EXERCISE GOAL:
Extract every line below with the wording unchanged, and omit the pictures from your answer.
═════ THE DATA
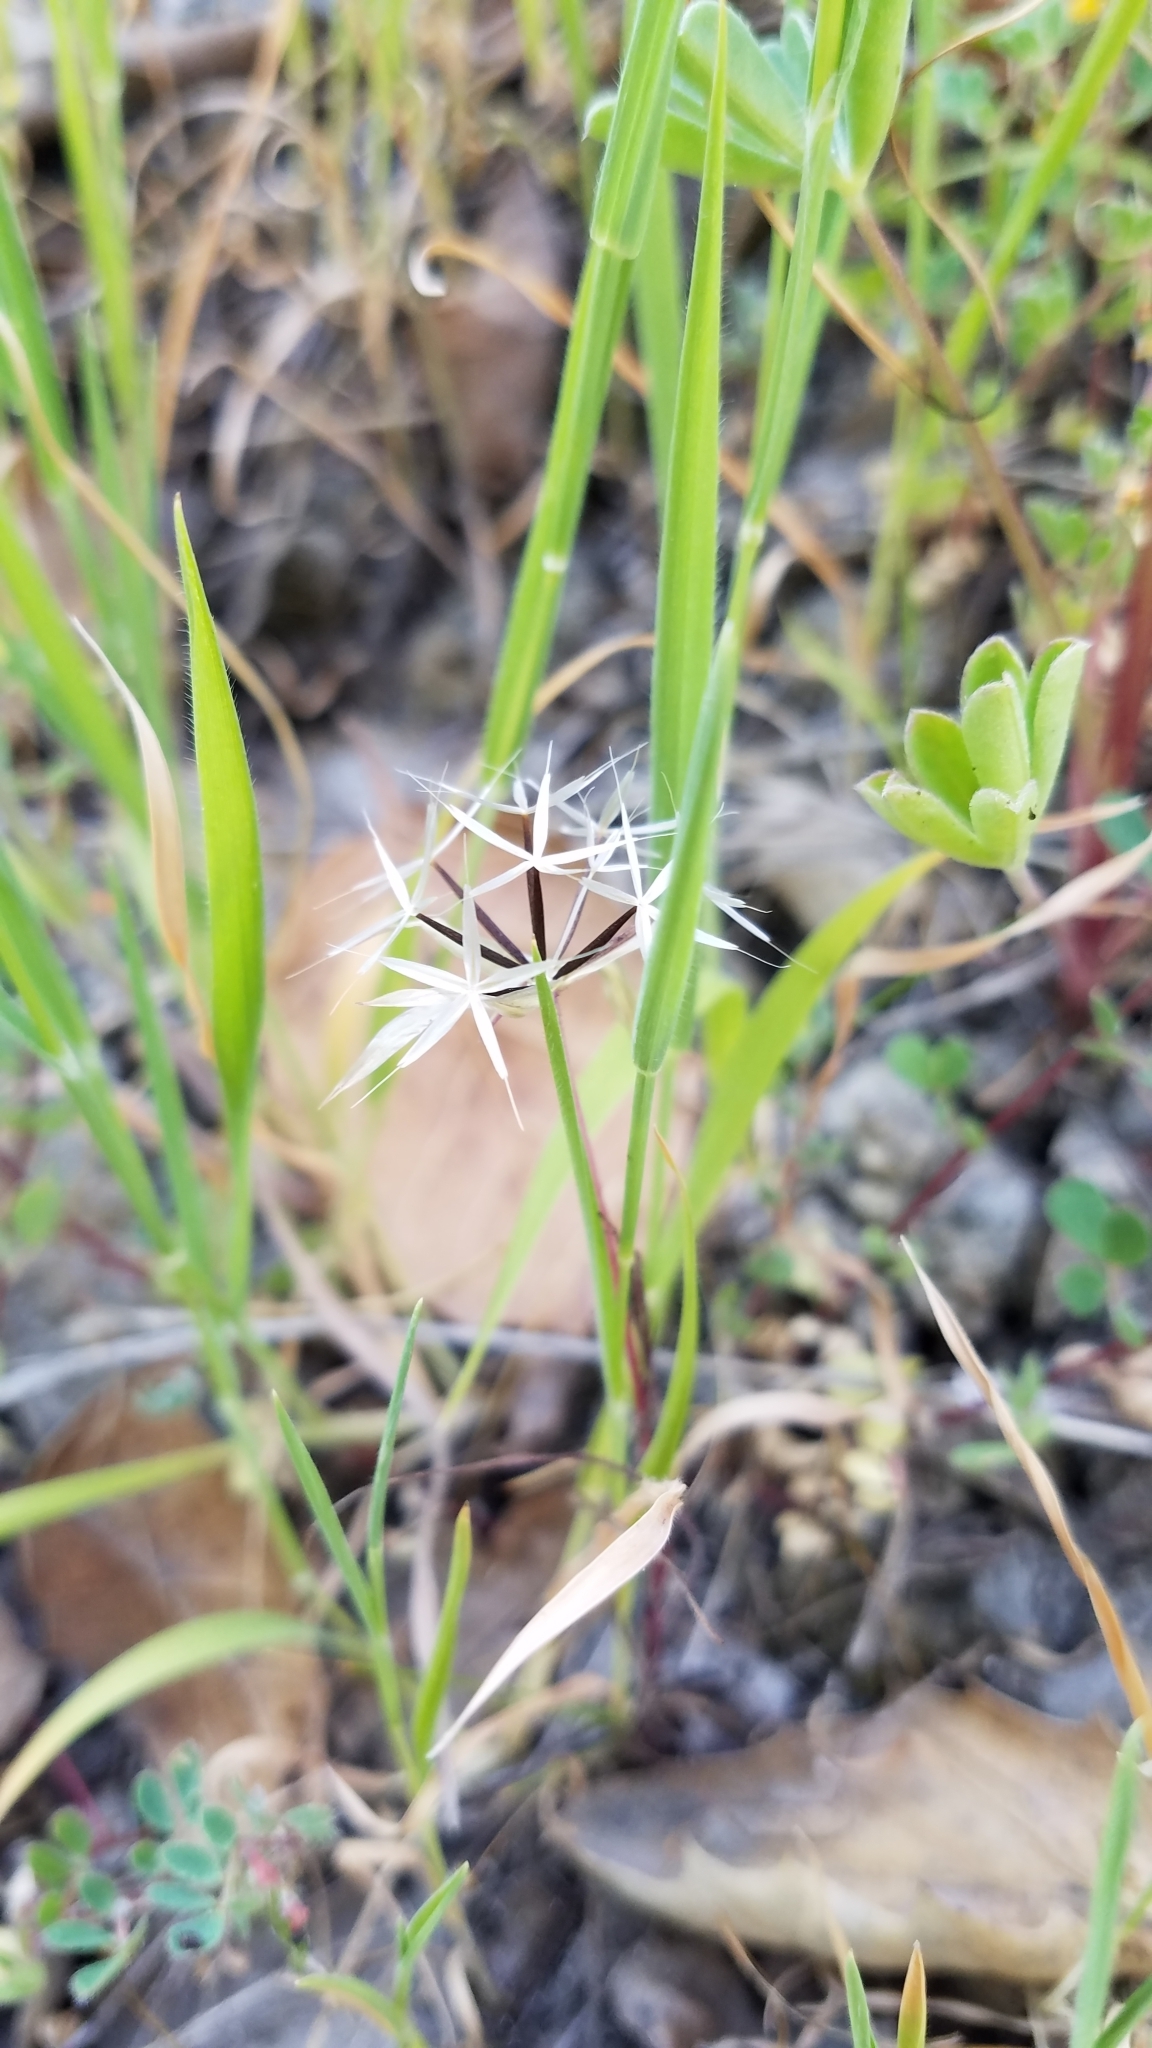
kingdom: Plantae
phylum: Tracheophyta
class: Magnoliopsida
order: Asterales
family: Asteraceae
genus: Microseris
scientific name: Microseris lindleyi
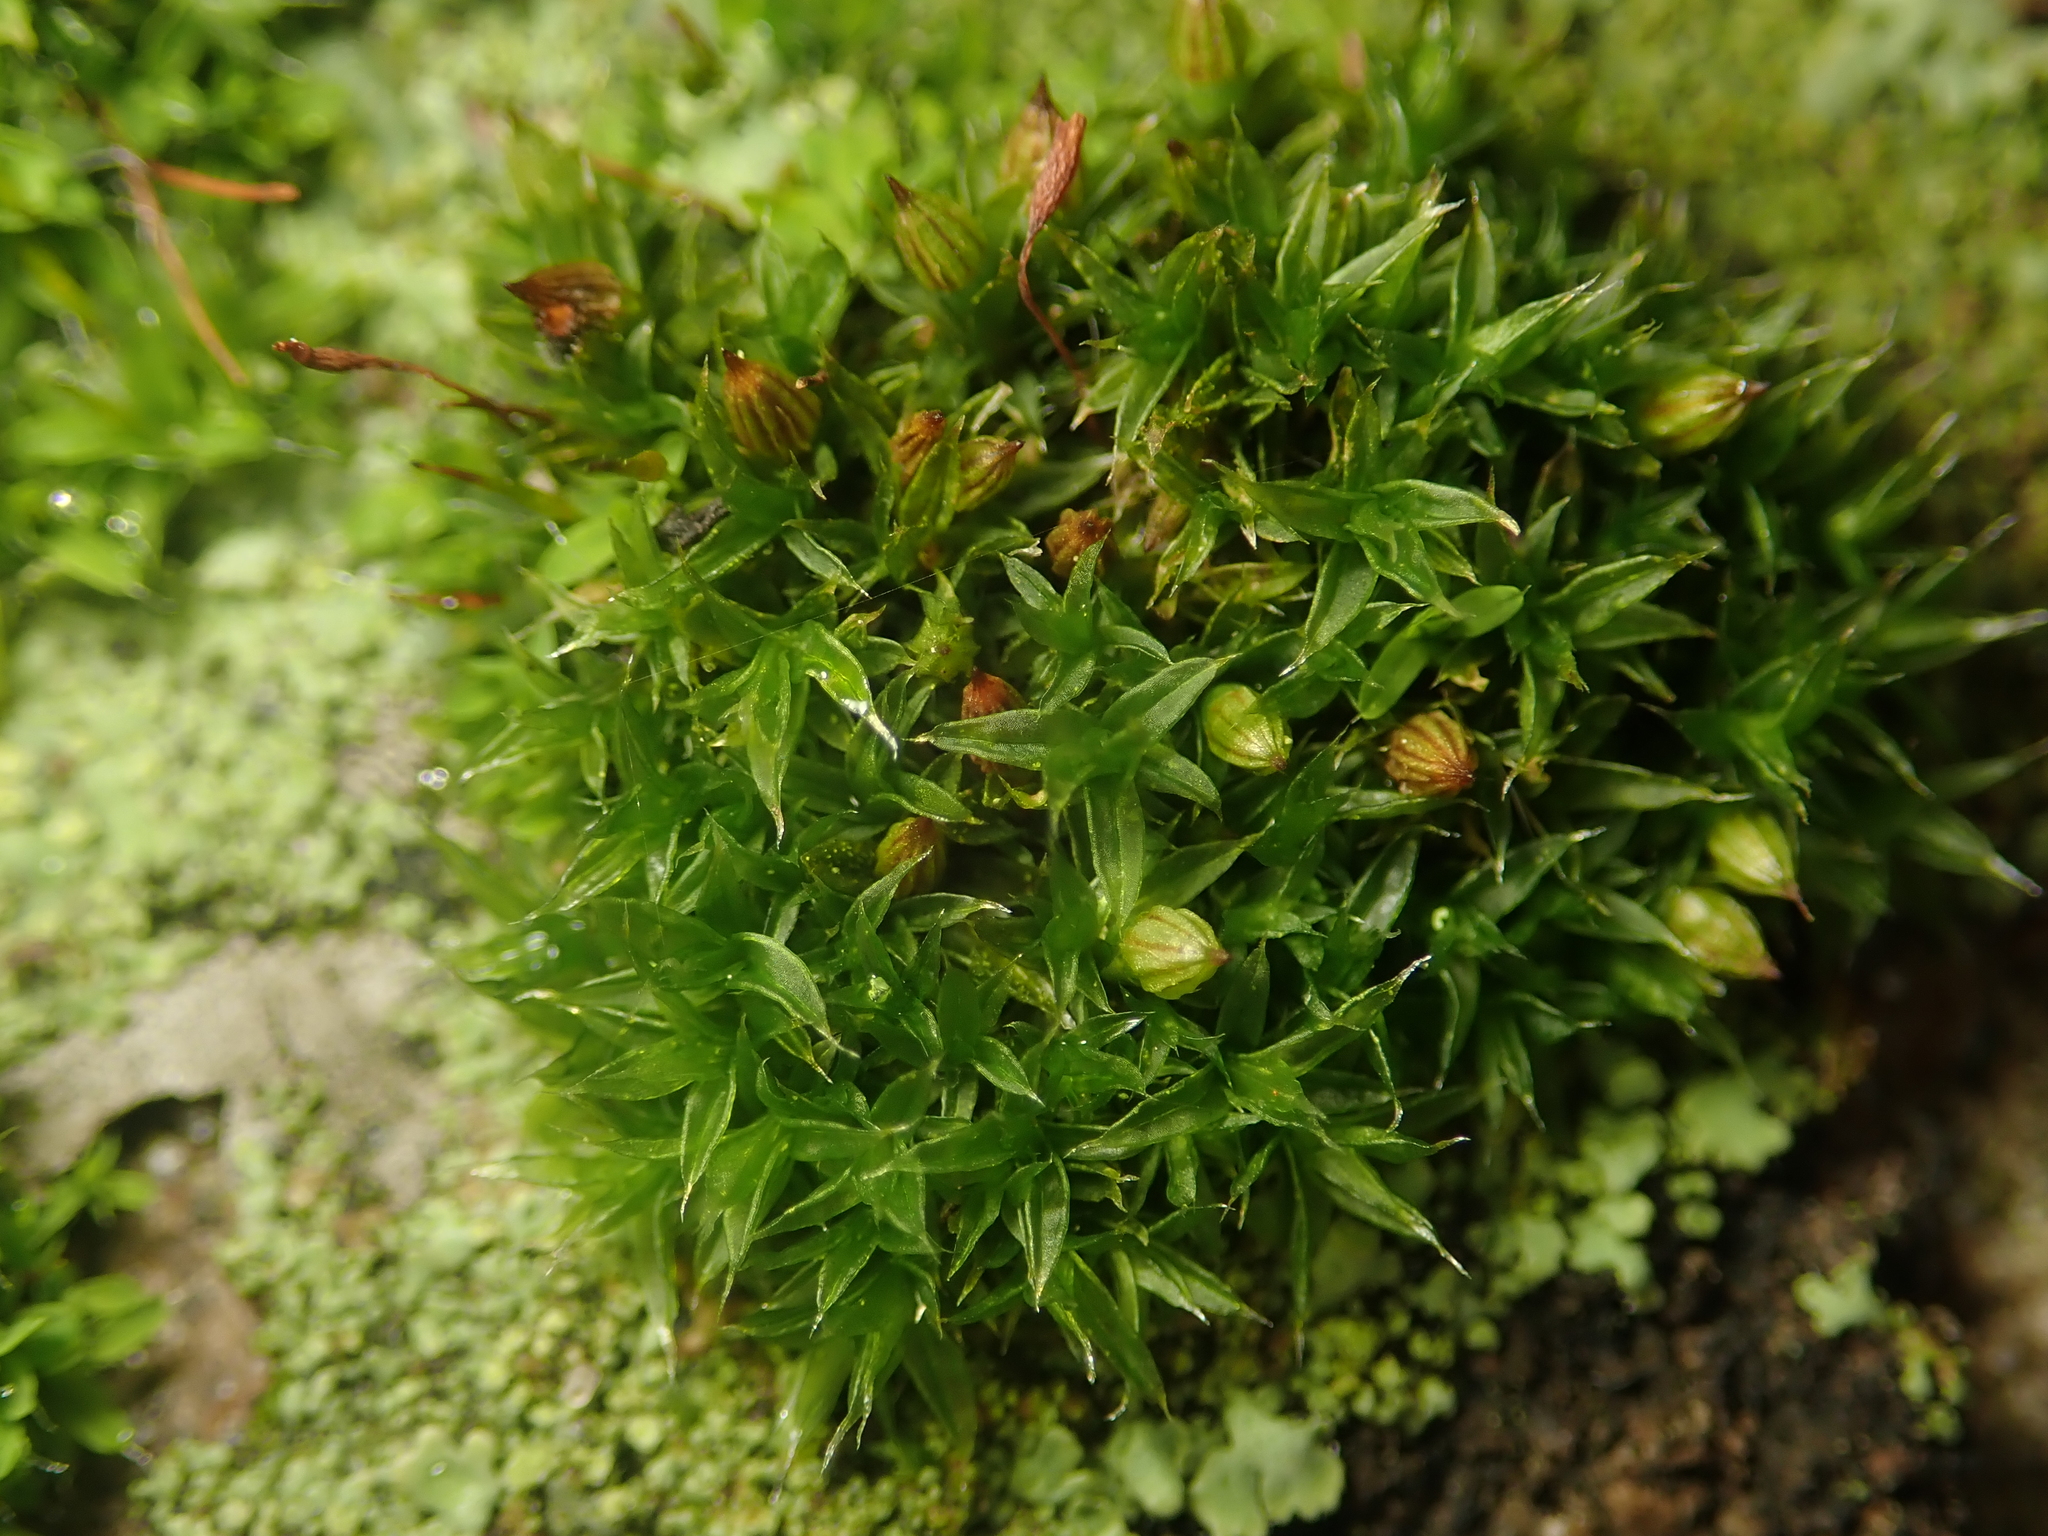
══════════
SOLVED PROBLEM:
kingdom: Plantae
phylum: Tracheophyta
class: Magnoliopsida
order: Asterales
family: Asteraceae
genus: Microseris
scientific name: Microseris lindleyi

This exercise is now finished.